◆ Directions ◆
Return only the lines running from the top of the entries to the line with "confidence on and off the mat", inclusive, exactly as written.

◆ Material shown ◆
::::::::::
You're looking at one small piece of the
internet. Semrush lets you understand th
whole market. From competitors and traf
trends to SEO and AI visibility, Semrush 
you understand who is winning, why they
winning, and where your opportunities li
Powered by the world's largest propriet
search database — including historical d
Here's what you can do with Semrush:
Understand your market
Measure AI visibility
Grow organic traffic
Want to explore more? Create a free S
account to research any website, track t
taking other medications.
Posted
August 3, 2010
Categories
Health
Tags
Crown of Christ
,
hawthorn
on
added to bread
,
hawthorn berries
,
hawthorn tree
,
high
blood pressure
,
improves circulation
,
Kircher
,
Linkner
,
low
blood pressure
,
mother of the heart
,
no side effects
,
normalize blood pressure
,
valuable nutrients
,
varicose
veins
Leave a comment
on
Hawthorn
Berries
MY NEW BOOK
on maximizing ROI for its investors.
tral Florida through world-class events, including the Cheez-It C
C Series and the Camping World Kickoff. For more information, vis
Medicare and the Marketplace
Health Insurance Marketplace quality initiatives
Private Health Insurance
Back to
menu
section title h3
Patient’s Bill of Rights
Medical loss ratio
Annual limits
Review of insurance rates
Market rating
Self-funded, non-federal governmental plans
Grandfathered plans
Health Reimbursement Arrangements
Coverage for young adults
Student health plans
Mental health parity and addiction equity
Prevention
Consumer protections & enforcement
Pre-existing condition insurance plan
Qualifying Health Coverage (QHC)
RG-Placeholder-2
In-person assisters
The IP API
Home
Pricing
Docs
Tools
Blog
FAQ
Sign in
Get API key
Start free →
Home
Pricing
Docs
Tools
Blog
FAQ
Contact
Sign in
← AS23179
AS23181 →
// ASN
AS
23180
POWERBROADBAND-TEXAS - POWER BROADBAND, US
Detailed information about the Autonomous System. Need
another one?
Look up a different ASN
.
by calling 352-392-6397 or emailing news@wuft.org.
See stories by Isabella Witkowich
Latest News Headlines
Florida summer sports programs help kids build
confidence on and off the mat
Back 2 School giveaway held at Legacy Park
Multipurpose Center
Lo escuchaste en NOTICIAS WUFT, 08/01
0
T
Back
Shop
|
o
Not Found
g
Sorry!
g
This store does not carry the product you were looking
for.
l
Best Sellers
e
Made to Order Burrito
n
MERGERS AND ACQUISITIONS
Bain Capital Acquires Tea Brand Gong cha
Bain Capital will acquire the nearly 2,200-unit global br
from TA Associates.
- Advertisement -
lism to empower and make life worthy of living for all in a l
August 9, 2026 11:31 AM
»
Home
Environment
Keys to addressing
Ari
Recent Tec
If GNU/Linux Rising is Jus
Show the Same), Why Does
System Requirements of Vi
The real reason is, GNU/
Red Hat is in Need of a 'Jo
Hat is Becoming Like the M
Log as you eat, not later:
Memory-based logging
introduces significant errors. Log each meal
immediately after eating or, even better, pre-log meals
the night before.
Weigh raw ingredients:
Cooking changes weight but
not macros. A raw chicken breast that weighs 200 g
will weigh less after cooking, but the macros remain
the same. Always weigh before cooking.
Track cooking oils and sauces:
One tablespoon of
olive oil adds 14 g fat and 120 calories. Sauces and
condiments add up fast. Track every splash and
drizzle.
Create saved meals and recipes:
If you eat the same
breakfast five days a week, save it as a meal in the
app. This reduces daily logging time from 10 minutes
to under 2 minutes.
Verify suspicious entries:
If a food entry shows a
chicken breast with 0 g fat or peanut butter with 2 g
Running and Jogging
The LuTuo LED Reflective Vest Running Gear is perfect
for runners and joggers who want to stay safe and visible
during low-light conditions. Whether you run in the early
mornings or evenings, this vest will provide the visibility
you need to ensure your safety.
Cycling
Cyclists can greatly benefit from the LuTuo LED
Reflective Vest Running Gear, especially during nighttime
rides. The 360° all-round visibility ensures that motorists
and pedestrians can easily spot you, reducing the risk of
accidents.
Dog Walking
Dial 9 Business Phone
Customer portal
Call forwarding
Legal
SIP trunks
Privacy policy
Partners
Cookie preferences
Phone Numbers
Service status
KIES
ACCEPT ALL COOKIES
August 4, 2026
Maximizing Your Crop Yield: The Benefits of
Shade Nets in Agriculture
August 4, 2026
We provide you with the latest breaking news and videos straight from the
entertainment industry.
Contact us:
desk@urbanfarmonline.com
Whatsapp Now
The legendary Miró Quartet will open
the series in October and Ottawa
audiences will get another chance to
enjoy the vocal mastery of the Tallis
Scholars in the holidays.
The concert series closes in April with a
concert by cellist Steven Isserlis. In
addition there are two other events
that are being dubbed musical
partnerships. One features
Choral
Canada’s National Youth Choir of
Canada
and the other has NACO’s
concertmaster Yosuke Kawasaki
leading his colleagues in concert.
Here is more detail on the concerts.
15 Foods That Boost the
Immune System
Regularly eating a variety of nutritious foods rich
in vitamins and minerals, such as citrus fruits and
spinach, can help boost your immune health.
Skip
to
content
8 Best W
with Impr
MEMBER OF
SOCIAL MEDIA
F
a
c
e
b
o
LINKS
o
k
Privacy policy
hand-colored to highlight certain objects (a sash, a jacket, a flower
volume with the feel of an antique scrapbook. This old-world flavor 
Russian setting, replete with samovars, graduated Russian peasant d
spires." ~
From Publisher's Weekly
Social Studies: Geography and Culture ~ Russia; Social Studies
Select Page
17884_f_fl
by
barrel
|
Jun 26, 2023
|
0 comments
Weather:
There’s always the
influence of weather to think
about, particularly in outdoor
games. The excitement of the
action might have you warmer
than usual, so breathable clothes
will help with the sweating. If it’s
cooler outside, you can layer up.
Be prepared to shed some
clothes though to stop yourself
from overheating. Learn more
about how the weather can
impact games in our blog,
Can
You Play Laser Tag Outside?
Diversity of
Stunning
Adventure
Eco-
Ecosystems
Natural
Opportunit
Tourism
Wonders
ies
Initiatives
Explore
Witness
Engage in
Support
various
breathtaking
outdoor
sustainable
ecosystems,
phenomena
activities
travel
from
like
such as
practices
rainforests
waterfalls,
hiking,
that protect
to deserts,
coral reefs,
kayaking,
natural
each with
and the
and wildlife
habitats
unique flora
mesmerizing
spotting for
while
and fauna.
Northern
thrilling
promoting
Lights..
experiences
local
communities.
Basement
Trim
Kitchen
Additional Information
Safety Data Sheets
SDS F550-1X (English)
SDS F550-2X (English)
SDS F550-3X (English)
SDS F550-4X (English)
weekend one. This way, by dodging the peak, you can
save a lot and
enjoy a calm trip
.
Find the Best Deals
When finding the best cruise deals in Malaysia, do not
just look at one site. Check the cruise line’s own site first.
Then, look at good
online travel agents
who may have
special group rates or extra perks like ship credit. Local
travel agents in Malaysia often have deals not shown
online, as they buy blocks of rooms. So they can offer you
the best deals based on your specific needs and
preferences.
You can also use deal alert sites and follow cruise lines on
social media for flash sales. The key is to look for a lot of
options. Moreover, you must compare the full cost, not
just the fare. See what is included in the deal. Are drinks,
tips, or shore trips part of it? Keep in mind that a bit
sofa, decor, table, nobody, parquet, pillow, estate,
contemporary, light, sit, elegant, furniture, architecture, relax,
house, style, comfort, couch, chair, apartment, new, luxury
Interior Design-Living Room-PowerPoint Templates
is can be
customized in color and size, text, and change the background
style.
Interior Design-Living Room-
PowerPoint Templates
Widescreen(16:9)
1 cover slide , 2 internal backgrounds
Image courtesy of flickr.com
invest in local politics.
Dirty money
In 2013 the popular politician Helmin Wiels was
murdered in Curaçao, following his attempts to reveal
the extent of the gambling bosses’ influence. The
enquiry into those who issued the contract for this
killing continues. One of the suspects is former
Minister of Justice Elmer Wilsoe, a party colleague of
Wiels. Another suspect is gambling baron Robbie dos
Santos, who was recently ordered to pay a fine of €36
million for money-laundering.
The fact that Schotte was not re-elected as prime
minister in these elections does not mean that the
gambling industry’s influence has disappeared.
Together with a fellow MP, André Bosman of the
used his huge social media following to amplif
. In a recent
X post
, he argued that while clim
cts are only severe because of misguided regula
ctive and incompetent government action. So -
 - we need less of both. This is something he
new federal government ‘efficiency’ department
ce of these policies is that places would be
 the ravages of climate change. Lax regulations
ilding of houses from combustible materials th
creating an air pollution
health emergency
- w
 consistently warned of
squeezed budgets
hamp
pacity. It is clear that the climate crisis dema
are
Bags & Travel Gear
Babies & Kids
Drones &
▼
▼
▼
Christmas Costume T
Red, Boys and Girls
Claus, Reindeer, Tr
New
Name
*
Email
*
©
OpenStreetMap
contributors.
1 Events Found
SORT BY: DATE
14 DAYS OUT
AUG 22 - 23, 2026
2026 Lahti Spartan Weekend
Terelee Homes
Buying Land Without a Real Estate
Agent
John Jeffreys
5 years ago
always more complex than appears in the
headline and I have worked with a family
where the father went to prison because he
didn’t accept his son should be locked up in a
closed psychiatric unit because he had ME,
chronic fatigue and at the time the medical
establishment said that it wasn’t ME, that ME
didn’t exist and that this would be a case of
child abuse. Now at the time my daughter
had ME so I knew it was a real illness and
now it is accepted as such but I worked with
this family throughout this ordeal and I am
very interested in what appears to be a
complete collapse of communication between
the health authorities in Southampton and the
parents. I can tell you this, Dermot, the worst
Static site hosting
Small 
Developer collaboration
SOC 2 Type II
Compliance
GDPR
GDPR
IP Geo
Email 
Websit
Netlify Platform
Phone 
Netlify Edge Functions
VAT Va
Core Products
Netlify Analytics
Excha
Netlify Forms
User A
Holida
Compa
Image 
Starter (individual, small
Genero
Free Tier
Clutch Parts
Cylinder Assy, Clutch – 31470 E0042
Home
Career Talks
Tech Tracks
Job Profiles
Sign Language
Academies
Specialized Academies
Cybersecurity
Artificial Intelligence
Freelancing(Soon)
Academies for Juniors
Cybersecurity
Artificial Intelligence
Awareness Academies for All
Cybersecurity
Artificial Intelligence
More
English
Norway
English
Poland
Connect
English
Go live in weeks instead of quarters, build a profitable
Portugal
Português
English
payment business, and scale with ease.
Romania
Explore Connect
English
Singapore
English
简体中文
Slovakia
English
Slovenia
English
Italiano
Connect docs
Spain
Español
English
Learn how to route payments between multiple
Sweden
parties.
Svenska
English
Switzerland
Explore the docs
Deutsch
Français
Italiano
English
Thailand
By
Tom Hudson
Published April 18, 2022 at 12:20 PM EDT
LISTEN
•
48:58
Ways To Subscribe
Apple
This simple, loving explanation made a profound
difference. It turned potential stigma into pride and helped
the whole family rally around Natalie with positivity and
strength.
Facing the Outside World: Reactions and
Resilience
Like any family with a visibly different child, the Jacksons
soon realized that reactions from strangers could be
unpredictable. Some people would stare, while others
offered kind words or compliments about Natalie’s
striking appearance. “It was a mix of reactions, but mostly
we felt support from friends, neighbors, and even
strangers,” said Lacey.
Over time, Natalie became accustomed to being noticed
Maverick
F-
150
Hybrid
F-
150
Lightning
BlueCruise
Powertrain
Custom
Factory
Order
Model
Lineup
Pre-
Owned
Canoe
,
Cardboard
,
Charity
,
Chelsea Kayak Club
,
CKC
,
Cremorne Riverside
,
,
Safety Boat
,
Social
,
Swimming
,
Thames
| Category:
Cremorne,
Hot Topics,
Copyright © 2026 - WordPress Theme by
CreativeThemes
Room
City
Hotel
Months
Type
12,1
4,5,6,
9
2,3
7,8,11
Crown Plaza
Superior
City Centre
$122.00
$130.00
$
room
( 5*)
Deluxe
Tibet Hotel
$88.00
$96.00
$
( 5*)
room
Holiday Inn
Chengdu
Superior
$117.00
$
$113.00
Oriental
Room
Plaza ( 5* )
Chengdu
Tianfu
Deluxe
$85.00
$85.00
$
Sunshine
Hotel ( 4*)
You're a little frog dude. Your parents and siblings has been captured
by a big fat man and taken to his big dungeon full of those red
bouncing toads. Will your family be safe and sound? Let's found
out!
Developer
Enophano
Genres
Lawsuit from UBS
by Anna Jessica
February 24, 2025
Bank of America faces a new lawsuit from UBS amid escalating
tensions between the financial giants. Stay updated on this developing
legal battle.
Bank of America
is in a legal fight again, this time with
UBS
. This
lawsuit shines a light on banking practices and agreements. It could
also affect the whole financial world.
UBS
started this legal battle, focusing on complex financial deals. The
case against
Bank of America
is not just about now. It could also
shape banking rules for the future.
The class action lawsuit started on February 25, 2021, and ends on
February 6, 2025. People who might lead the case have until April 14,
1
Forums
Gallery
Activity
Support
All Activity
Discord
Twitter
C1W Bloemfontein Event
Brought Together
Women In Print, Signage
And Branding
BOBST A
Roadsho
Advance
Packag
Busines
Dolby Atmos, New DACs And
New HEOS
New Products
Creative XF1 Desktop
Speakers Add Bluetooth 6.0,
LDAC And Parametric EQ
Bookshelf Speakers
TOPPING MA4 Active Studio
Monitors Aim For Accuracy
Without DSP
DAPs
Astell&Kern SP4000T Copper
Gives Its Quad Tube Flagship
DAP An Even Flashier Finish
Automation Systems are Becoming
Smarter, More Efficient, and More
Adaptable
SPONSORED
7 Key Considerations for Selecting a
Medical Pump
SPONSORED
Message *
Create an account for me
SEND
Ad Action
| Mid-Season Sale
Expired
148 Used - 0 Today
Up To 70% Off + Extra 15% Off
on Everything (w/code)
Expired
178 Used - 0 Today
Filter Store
::::::::::
◆ Task output ◆
You're looking at one small piece of the
internet. Semrush lets you understand th
whole market. From competitors and traf
trends to SEO and AI visibility, Semrush 
you understand who is winning, why they
winning, and where your opportunities li
Powered by the world's largest propriet
search database — including historical d
Here's what you can do with Semrush:
Understand your market
Measure AI visibility
Grow organic traffic
Want to explore more? Create a free S
account to research any website, track t
taking other medications.
Posted
August 3, 2010
Categories
Health
Tags
Crown of Christ
,
hawthorn
on
added to bread
,
hawthorn berries
,
hawthorn tree
,
high
blood pressure
,
improves circulation
,
Kircher
,
Linkner
,
low
blood pressure
,
mother of the heart
,
no side effects
,
normalize blood pressure
,
valuable nutrients
,
varicose
veins
Leave a comment
on
Hawthorn
Berries
MY NEW BOOK
on maximizing ROI for its investors.
tral Florida through world-class events, including the Cheez-It C
C Series and the Camping World Kickoff. For more information, vis
Medicare and the Marketplace
Health Insurance Marketplace quality initiatives
Private Health Insurance
Back to
menu
section title h3
Patient’s Bill of Rights
Medical loss ratio
Annual limits
Review of insurance rates
Market rating
Self-funded, non-federal governmental plans
Grandfathered plans
Health Reimbursement Arrangements
Coverage for young adults
Student health plans
Mental health parity and addiction equity
Prevention
Consumer protections & enforcement
Pre-existing condition insurance plan
Qualifying Health Coverage (QHC)
RG-Placeholder-2
In-person assisters
The IP API
Home
Pricing
Docs
Tools
Blog
FAQ
Sign in
Get API key
Start free →
Home
Pricing
Docs
Tools
Blog
FAQ
Contact
Sign in
← AS23179
AS23181 →
// ASN
AS
23180
POWERBROADBAND-TEXAS - POWER BROADBAND, US
Detailed information about the Autonomous System. Need
another one?
Look up a different ASN
.
by calling 352-392-6397 or emailing news@wuft.org.
See stories by Isabella Witkowich
Latest News Headlines
Florida summer sports programs help kids build
confidence on and off the mat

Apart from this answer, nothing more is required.